The Independent logo The Independent 8/04/2019 Helen Coffey

Airlines are notorious for trying to squeeze as many passengers as possible onto aircraft, but a new seat design could up the ante even more.

A forward-thinking manufacturer has unveiled an updated prototype of its stand-up seat, the Skyrider 3.0.

The space-saving design has a reduced pitch, meaning passengers are in a more upright position, rather than sitting as normal.

© Provided by Independent Digital News & Media Limited Italian company Avio Interiors showed off its latest model, which, unlike earlier versions, includes a coat hook and a seat pocket or table, at the Aircraft Interiors Expo in Hamburg.

Avio Interiors says the Skyrider will enable carriers to fit 20 per cent more passengers into the cabin, with legroom slashed from 28 to 23 inches.

The seats could be fitted into the Airbus A321 and A320 and the Boeing 737, said the brand, and are designed to be used for short-haul travel.

“Evolving market environment in short haul routes is steering Avio Interiors to the new design of the skyrider concept,” the company said in a statement, adding that the seats offered an “acceptable” level of comfort for the passenger while saving room.

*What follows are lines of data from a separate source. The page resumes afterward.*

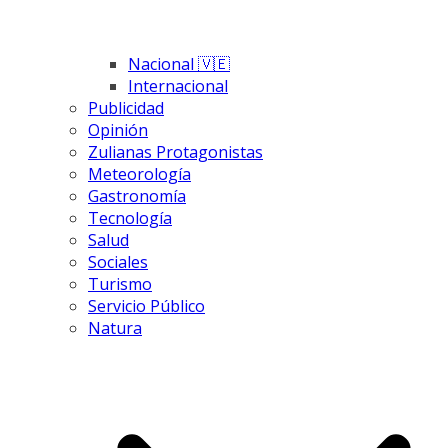
Nacional 🇻🇪
Internacional
Publicidad
Opinión
Zulianas Protagonistas
Meteorología
Gastronomía
Tecnología
Salud
Sociales
Turismo
Servicio Público
Natura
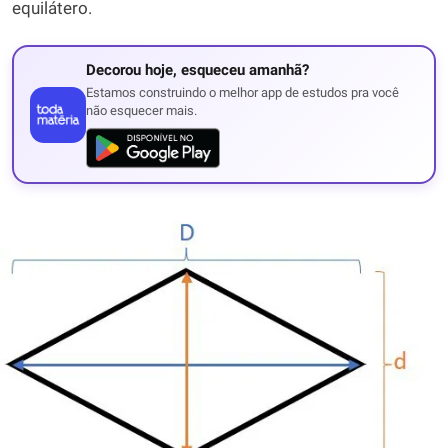
equilátero.
Decorou hoje, esqueceu amanhã?
Estamos construindo o melhor app de estudos pra você
não esquecer mais.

Avio Interiors says the new seat design also weighs 50 per cent less than a standard economy seat and has fewer components, making it cheaper and easier to maintain.

It follows a number of stories of airlines reducing legroom in recent years.

In 2017, British Airways hit headlines for reducing legroom on some short-haul flights on Airbus A320s to 29 inches: the same as easyJet but an inch shorter than Ryanair.

The same year, American Airlines slashed seat pitch by up to two inches in its 737 Max jetliner fleet, with some seats also reduced to 29 inches of legroom.